Die deutsche Geburtsmedizin sei noch vor wenigen Jahrzehnten sehr technikgläubig gewesen, berichtet Schaible. "Wir haben uns auf die Brutkästen fokussiert. Und darüber vernachlässigt, die Mutter mit einzubinden." Der Anstoß, auch Frühgeborene heute auf die Brust der Eltern zu legen - Känguruhen heißt das - sei aus Kolumbien gekommen. Dort gab es nicht genug Brutkästen, aber die Nähe zur Mutter ließen die Frühchen besser gedeihen. Das ist heute auch wissenschaftlich erwiesen. Das alles will Schaible nicht zurückdrehen - aber vielleicht lasse sich das natürliche Prinzip ja ergänzen. Er ist nun einer der Leiter einer Studie zu "Babybe", die gerade beginnt.
Am Berliner Vivantes-Klinikum Neukölln sieht Chefarzt Rainer Rossi die Erfindung kritischer. Er hat sich gegen die Matratze entschieden. "Neben der intensivmedizinischen Behandlung ist für Frühgeborene nicht noch ein neues Gerät primär erforderlich", urteilt er. Es gehe vor allem um eine konsequente entwicklungsfördernde Pflege. "Das bedeutet die ganz frühe Förderung der Bindung zwischen Mutter und dem frühgeborenen Baby direkt nach der Geburt. Wann immer der Zustand des Kindes dies zulässt», betont er. «Viel Hautkontakt, viel Känguruhen, viel streicheln. Auch im Inkubator. Und vor allem viel Zeit und Ruhe."
2014 haben die beiden Start-up-Gründer die Zulassung für "Babybe" bekommen. "Dafür gab es eine Pilotstudie mit 15 Frühchen. Sie zeigten eine bessere Herzfrequenz und nahmen schneller zu", sagt Raphael Lang. "Aber das ist eine begrenzte Aussage und keine Evidenz." Die Techniker-Krankenkasse überzeugte die Idee des Erfinder-Duos. Sie finanziert nun die Studie mit, die den Nutzen von "Babybe" messen soll. Kliniken, die das Gerät für rund 15.000 Euro anschaffen, bekommen von der Kasse einen Zuschuss von 6000 Euro - und die Auflage, beim Test mitzumachen.
Bisher haben sich Krankenhäuser in Berlin, Hamburg, Braunschweig, Greifswald, Frankfurt (Main) und Mannheim dazu entschieden. Mit vier weiteren gibt es Gespräche. Geschaut wird unter anderem, wie sich Frühchen mit "Babybe" beim Kopfumfang und Körpergewicht entwickeln. Mit Ergebnissen aus Deutschland rechnet Klinikdirektor Schaible in rund zwei Jahren.

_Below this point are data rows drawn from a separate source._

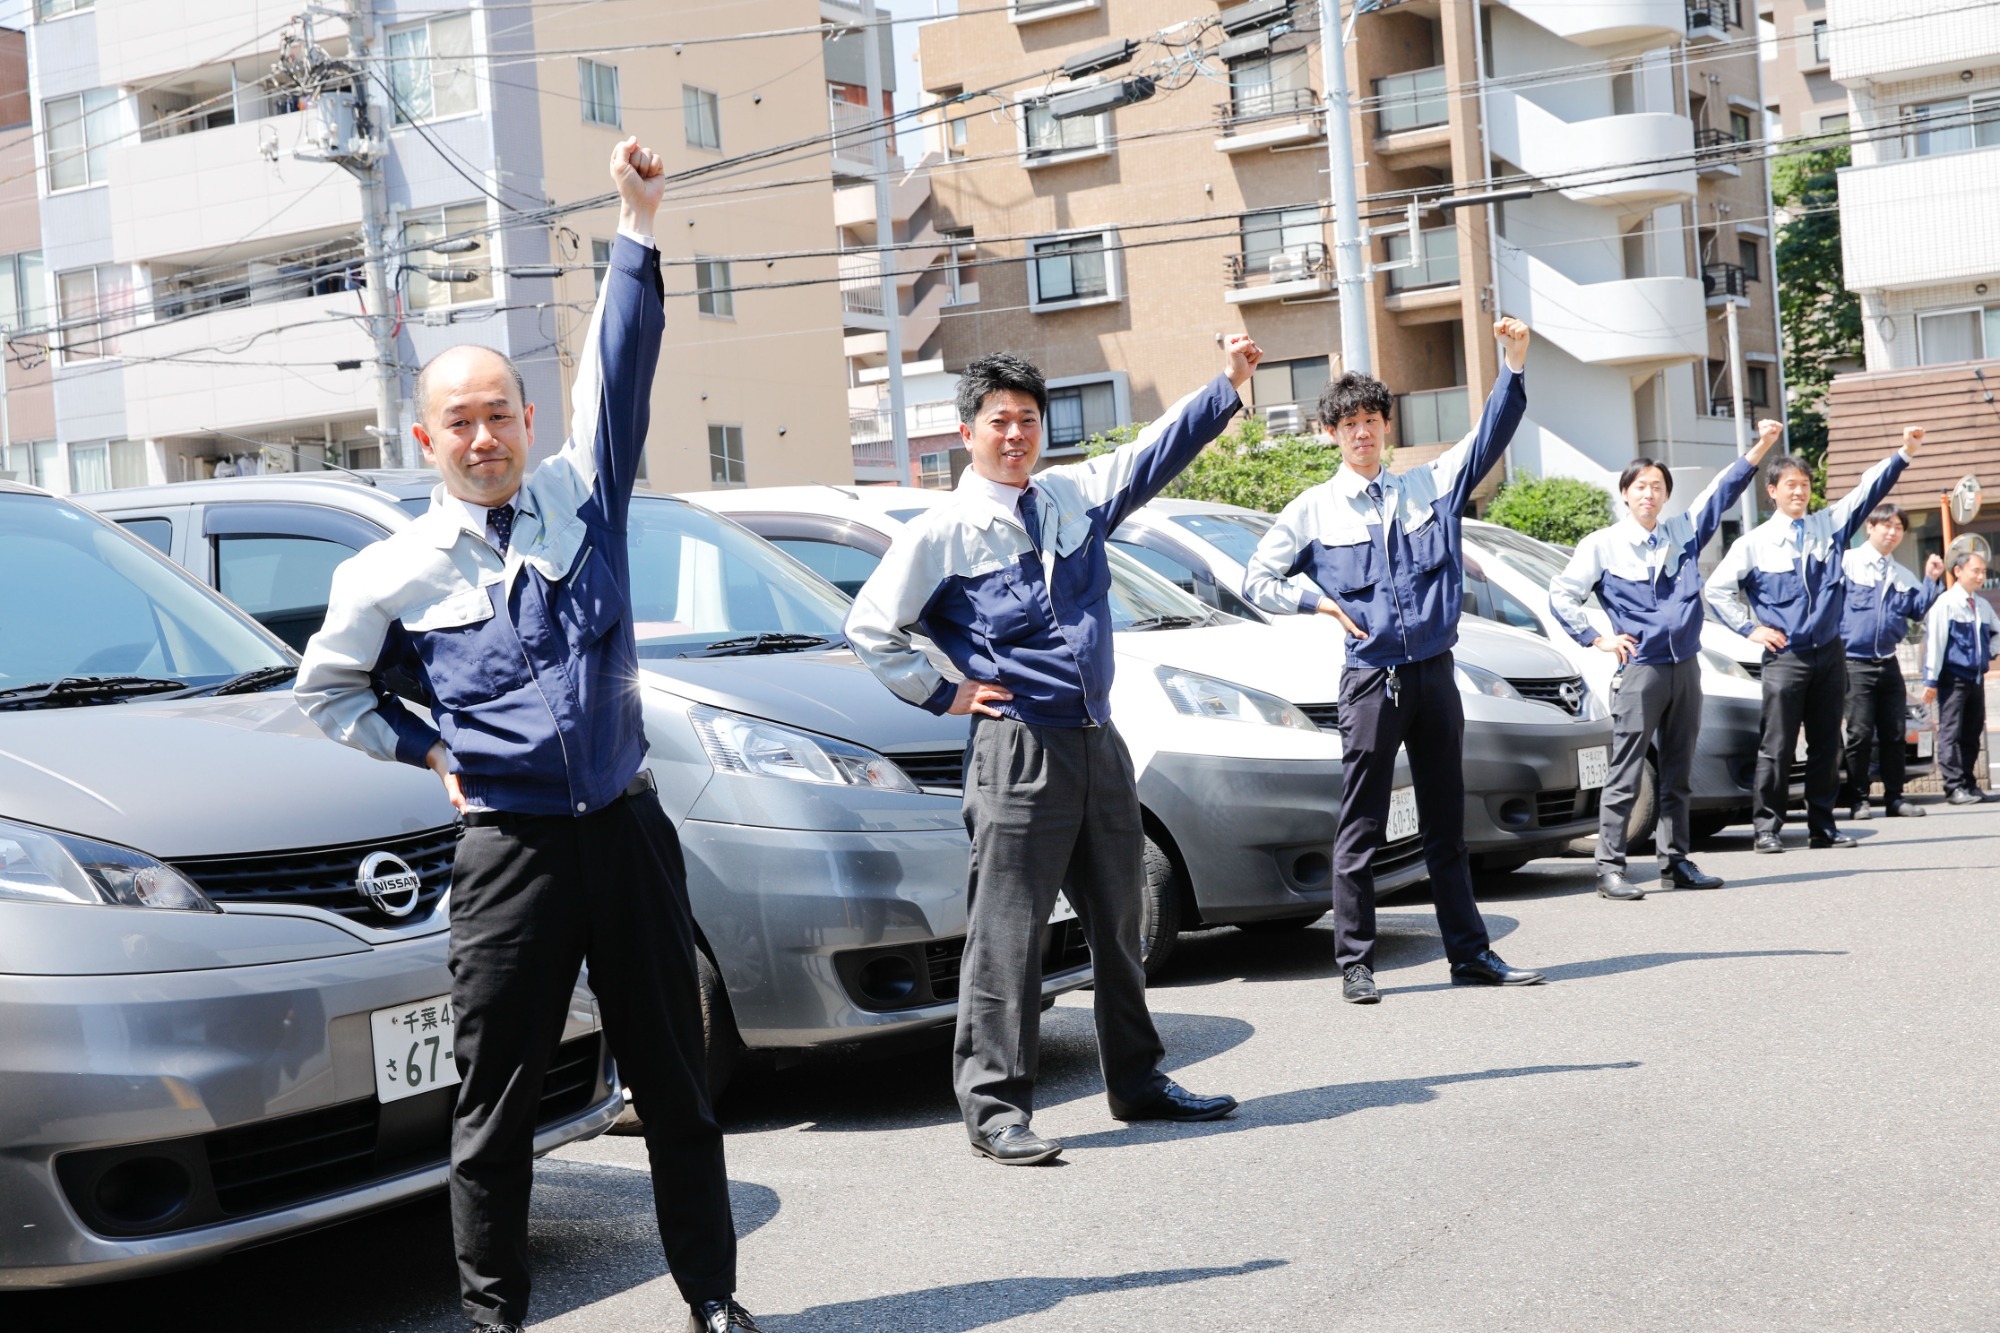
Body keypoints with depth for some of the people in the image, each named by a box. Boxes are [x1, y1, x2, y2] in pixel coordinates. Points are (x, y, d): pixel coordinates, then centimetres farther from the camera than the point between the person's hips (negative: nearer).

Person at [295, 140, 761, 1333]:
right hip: (511, 846, -2)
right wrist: (430, 753, 4)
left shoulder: (581, 497, 7)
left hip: (628, 826, 2)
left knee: (676, 1082, 9)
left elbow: (621, 368, 2)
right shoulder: (394, 573, 3)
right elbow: (327, 689, 15)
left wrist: (639, 223, -3)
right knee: (498, 1102, 3)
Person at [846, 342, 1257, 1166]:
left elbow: (1159, 450, 12)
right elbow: (869, 627, 0)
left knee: (1118, 922, 15)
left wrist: (1231, 384, 2)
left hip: (1098, 741, 6)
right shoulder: (944, 532, -3)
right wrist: (943, 695, -1)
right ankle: (995, 1108, 0)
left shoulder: (1078, 496, 12)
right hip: (1018, 749, -6)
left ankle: (1138, 1083, 28)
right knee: (1007, 934, -6)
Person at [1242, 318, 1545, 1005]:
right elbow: (1258, 579, 7)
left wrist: (1514, 364, -10)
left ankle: (1470, 952, 16)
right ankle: (1355, 962, 4)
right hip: (1370, 682, -3)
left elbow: (1490, 436, 4)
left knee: (1447, 823, 10)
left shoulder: (1429, 487, 11)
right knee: (1360, 828, -1)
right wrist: (1319, 601, -10)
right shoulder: (1313, 511, 4)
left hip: (1435, 676, 3)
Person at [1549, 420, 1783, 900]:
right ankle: (1609, 869, -7)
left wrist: (1762, 446, 2)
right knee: (1626, 775, -7)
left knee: (1678, 774, 10)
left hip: (1685, 667, 5)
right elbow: (1561, 594, 0)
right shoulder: (1603, 544, 0)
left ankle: (1675, 861, 17)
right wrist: (1596, 639, -6)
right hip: (1639, 670, -5)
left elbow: (1723, 491, 11)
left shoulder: (1683, 533, 12)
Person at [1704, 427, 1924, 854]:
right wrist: (1750, 629, -4)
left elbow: (1869, 490, 3)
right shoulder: (1754, 543, 1)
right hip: (1784, 656, -4)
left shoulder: (1829, 525, 9)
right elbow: (1717, 588, 3)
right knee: (1777, 746, -6)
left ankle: (1822, 825, 15)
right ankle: (1766, 827, -3)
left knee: (1827, 745, 8)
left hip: (1829, 653, 4)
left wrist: (1904, 454, -8)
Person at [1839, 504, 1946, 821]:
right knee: (1860, 733, -7)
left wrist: (1932, 580, 2)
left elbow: (1918, 610, 12)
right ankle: (1857, 799, 1)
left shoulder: (1903, 576, 16)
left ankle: (1894, 797, 13)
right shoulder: (1847, 563, -3)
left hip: (1888, 663, 6)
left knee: (1895, 734, 6)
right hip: (1855, 661, -6)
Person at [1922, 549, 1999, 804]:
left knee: (1972, 733, 8)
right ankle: (1954, 786, -6)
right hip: (1953, 677, -7)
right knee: (1951, 733, -6)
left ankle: (1969, 784, 13)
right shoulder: (1945, 603, -8)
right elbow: (1934, 642, -11)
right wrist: (1931, 680, -14)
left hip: (1976, 677, 7)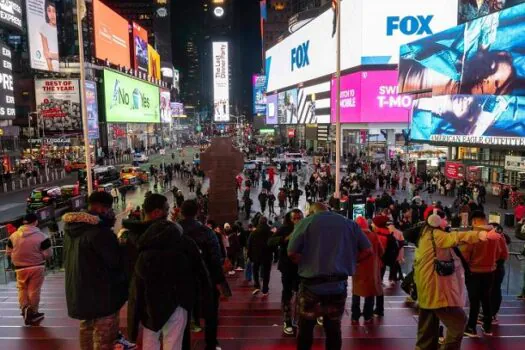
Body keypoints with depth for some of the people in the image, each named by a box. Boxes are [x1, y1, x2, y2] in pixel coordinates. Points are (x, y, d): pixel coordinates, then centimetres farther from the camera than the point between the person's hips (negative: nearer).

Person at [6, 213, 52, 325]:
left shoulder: (13, 235, -3)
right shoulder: (42, 236, -14)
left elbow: (9, 252, 6)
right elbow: (48, 254, -12)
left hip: (20, 268, 2)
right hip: (37, 267, -2)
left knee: (22, 289, 20)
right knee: (34, 290, 8)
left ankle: (24, 307, 3)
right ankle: (33, 313, 16)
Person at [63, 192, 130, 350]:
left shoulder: (71, 227, 4)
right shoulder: (99, 230, -25)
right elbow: (117, 261, -21)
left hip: (78, 291, 9)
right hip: (101, 294, -9)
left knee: (86, 329, 24)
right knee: (104, 337, 3)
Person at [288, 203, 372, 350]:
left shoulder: (306, 222, -1)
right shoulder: (349, 223, 8)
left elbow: (292, 253, -8)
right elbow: (367, 250, 5)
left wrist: (307, 264, 8)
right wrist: (346, 263, 11)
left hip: (312, 283, -2)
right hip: (339, 284, 3)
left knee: (306, 328, 14)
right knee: (334, 328, 16)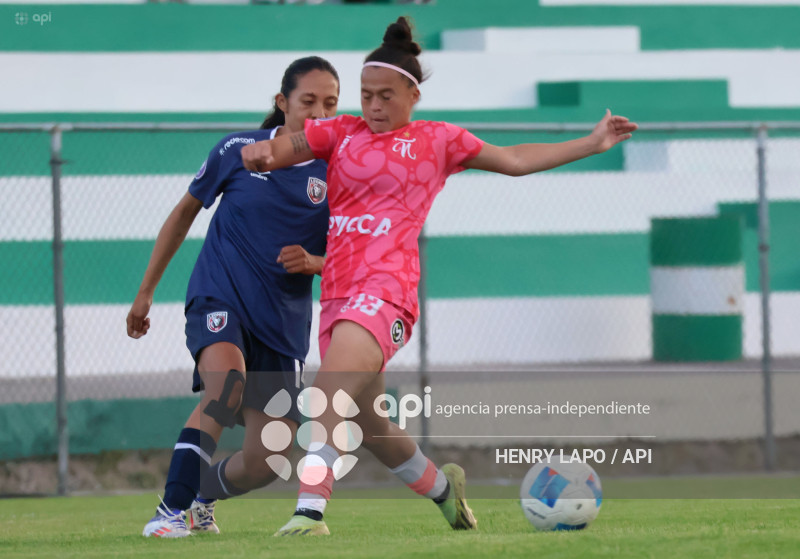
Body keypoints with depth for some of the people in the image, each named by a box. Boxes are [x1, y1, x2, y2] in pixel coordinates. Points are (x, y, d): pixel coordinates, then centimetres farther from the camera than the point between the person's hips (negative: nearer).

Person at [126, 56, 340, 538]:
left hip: (284, 322, 3)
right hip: (220, 298, -3)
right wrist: (146, 291, 14)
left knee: (266, 461, -1)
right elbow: (186, 212, 11)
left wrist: (312, 262, -17)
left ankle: (201, 496, 32)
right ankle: (172, 509, -33)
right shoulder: (239, 150, -2)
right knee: (226, 384, -35)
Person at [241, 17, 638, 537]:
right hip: (338, 292, 5)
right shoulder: (340, 133, 18)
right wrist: (259, 154, -15)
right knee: (367, 423, 13)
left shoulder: (437, 140, 12)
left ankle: (311, 509, -34)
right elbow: (278, 150, 10)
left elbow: (514, 159, 19)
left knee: (331, 391, -27)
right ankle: (441, 485, 38)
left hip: (387, 287, -5)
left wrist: (592, 143, 18)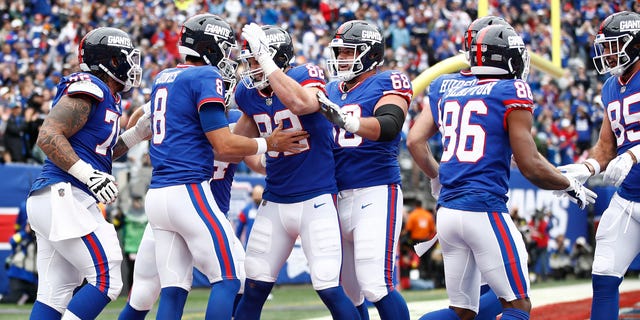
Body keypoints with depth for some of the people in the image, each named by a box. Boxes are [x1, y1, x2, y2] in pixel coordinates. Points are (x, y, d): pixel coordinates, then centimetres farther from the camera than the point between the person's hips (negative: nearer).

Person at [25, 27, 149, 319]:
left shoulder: (107, 98, 19)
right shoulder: (87, 90, -10)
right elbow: (48, 137, -19)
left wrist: (137, 134, 18)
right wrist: (89, 175, -24)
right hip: (64, 198, -10)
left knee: (55, 294, 8)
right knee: (106, 281, -10)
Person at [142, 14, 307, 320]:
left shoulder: (162, 79, 18)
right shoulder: (206, 77, -7)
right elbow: (224, 146, -12)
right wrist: (269, 144, 1)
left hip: (157, 192, 8)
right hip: (189, 191, -8)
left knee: (173, 289, 7)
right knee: (228, 279, -2)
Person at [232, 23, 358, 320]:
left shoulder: (307, 76, -14)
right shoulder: (248, 92, 3)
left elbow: (300, 104, -39)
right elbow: (238, 138, 21)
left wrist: (265, 60, -36)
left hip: (316, 200, -6)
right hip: (274, 202, 6)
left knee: (329, 289, -10)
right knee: (254, 288, 9)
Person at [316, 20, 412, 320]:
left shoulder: (388, 82, -3)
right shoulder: (332, 91, 16)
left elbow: (389, 126, -21)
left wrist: (346, 120, -35)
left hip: (375, 193, -7)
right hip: (337, 198, 7)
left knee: (377, 286, -17)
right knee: (347, 293, 10)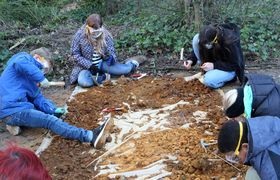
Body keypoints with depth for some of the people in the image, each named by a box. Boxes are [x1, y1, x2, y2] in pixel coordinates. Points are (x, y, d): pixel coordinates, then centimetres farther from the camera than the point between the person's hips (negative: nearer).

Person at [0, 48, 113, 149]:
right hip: (12, 111, -10)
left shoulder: (31, 79, 23)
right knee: (50, 120, -25)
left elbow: (37, 98, 10)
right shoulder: (24, 58, 0)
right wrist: (41, 78, -17)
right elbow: (21, 64, -26)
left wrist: (53, 109, -6)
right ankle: (91, 136, -37)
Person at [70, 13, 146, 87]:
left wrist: (111, 58, -27)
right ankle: (103, 76, -10)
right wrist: (90, 65, -20)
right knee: (83, 82, -35)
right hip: (86, 65, -2)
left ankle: (132, 63, 22)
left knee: (125, 69, -14)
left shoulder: (106, 35, -9)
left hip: (102, 63, 2)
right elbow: (75, 54, -10)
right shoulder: (79, 35, -15)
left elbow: (111, 52, -1)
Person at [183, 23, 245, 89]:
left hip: (230, 69, -6)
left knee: (209, 80, -37)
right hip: (215, 61, 6)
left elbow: (234, 65, -25)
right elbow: (199, 49, -1)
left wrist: (214, 66, -34)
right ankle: (208, 73, -6)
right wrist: (191, 60, -21)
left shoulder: (230, 43, -33)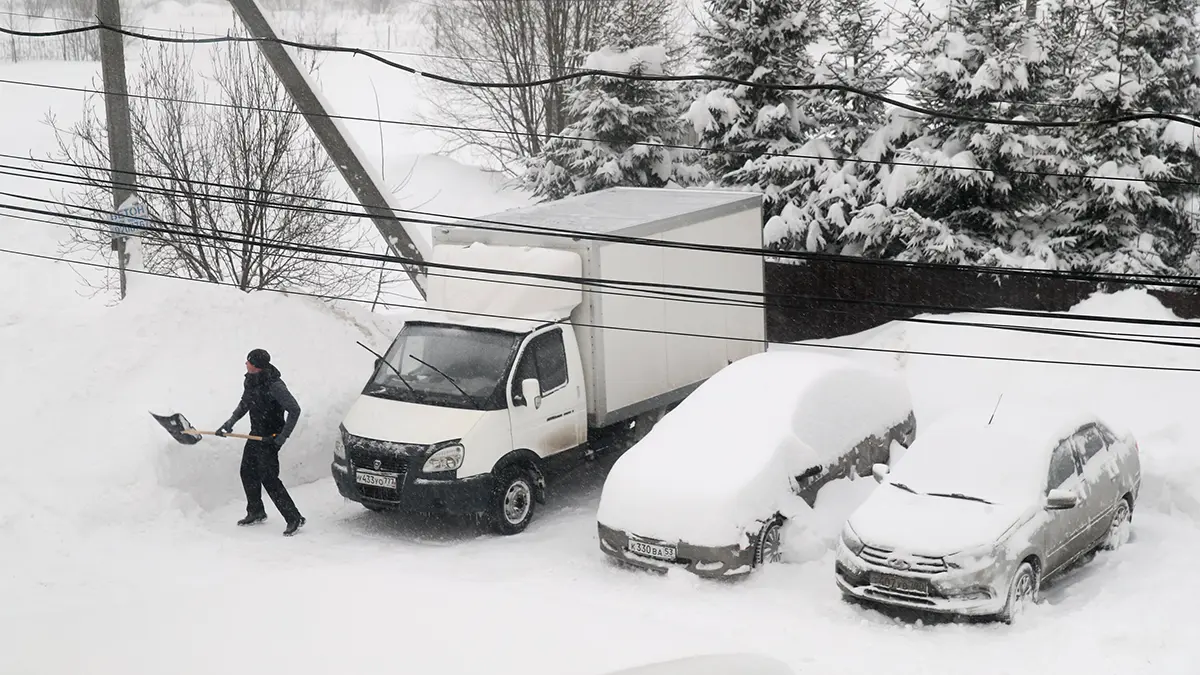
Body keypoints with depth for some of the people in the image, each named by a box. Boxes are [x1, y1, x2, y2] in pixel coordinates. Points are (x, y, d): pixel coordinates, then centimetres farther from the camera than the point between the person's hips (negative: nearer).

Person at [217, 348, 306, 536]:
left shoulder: (274, 385, -26)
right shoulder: (251, 380, 0)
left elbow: (294, 410, -24)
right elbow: (244, 404, 17)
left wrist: (284, 435, -24)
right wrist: (230, 422, 6)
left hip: (270, 438, -9)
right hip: (256, 434, 9)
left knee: (269, 478, -10)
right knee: (248, 472, 17)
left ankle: (294, 518, -4)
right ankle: (256, 513, 36)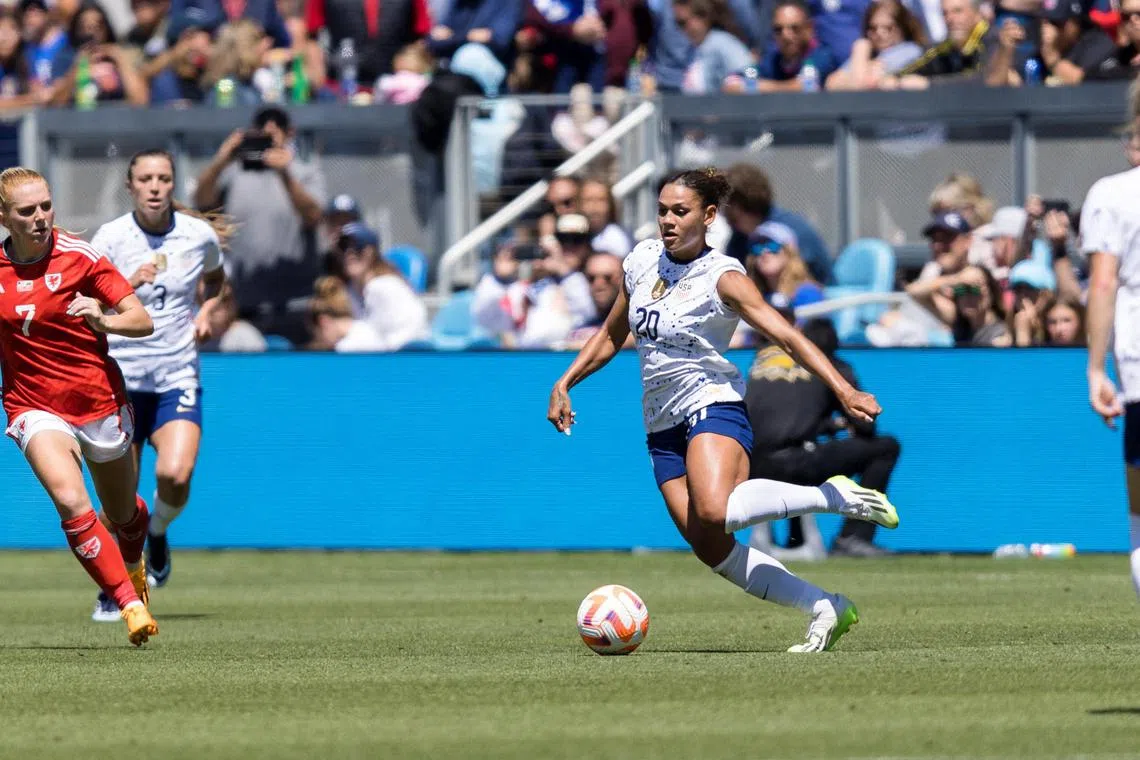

Auch in Italien, der Türkei, Chile und China liefen zur Zeit Tests mit "Babybe", berichtet Erfinder Lang.
"Bei jedem neuen Medikament oder einer neuen Maßnahme erwarte ich einen wissenschaftlichen Wirksamkeitsnachweis – es reicht nicht, zu hoffen, dass es schon gut sein wird", sagt Kritiker Rossi. "Allein schon aus Gründen der Krankenhaushygiene sind wir zudem vorsichtig, neue Geräte im Inkubator zuzulassen."